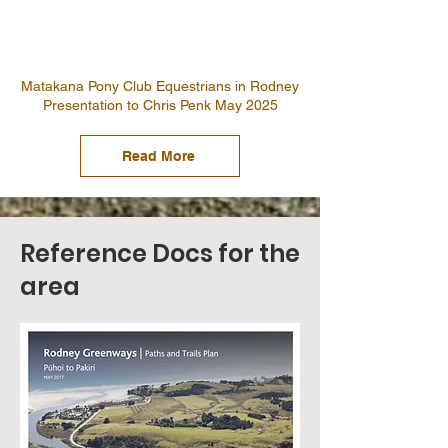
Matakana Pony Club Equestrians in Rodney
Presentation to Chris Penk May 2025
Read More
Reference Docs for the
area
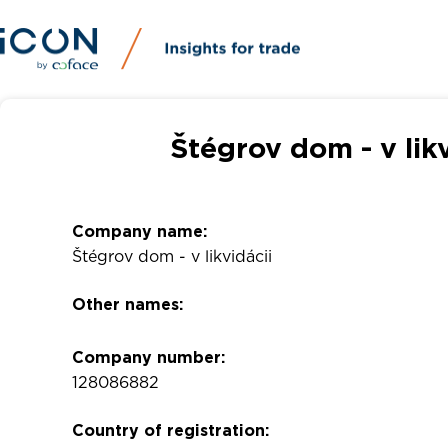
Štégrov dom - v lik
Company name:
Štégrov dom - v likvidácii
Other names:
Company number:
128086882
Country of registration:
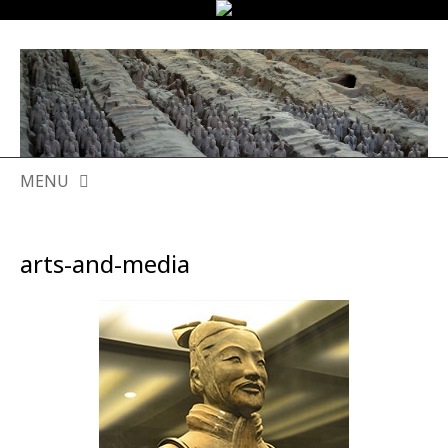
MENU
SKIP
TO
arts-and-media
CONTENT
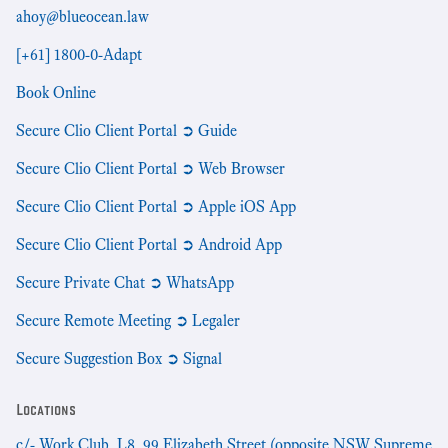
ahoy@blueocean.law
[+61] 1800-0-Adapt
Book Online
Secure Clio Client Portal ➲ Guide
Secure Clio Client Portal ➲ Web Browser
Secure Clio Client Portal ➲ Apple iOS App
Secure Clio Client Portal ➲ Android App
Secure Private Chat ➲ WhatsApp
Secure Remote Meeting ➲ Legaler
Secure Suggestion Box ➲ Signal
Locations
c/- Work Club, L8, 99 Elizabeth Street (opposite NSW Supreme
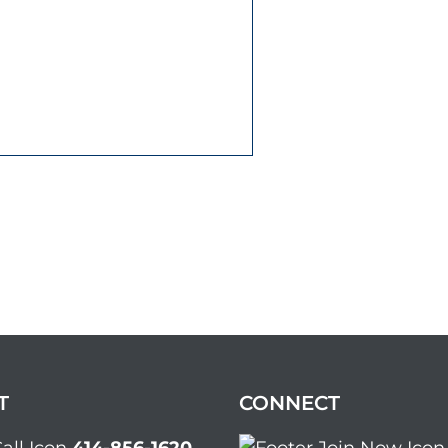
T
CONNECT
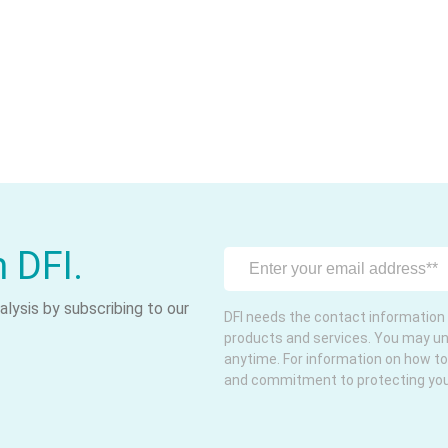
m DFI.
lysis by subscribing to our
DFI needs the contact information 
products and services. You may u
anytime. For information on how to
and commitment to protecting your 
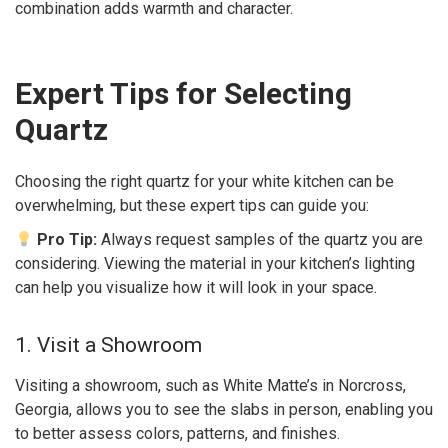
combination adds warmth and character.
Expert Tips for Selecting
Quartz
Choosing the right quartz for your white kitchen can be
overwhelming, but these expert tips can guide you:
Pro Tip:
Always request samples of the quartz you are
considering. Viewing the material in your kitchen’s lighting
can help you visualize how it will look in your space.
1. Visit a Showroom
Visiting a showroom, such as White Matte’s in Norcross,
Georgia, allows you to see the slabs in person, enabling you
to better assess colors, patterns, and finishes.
····················
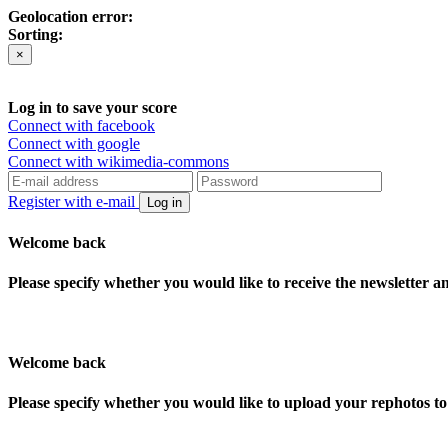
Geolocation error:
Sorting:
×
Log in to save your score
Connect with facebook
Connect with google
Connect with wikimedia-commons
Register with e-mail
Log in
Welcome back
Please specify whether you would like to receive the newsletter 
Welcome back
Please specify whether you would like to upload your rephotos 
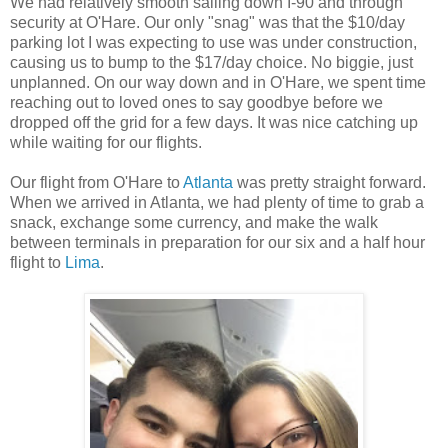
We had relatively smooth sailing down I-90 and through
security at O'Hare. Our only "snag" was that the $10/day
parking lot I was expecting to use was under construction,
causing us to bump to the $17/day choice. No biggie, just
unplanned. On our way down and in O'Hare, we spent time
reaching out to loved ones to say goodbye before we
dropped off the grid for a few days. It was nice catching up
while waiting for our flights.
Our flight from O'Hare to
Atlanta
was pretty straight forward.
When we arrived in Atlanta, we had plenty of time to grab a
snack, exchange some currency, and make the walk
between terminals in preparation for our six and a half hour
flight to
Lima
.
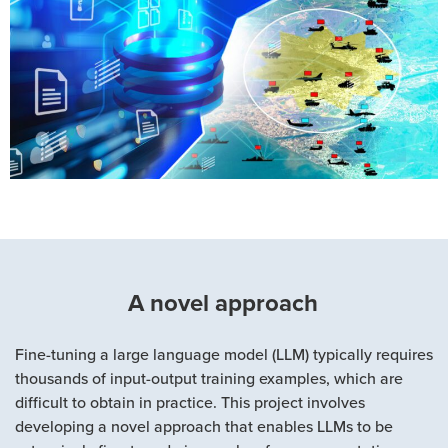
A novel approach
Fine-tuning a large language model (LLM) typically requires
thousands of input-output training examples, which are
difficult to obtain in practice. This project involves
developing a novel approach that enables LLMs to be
····················
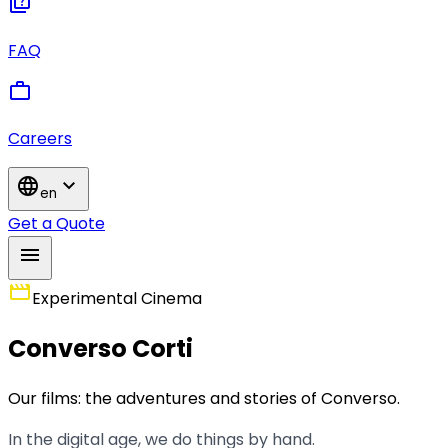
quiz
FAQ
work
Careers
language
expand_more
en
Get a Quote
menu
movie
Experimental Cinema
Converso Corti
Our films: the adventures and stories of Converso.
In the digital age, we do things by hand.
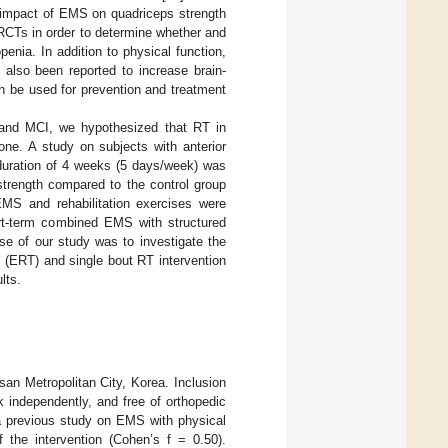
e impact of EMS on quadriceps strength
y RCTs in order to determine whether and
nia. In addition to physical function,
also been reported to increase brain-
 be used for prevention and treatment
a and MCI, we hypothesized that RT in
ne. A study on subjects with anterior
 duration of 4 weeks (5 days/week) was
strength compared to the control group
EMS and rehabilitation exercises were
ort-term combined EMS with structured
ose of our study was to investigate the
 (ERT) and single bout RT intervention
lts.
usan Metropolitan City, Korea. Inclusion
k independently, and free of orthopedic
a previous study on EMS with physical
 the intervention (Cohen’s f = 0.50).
····················
Activity: Where a line in the listing above includes the string "Please", copy that line.

Exercise answer:
Please specify whether you would like to receive the newsletter 
Please specify whether you would like to upload your rephotos 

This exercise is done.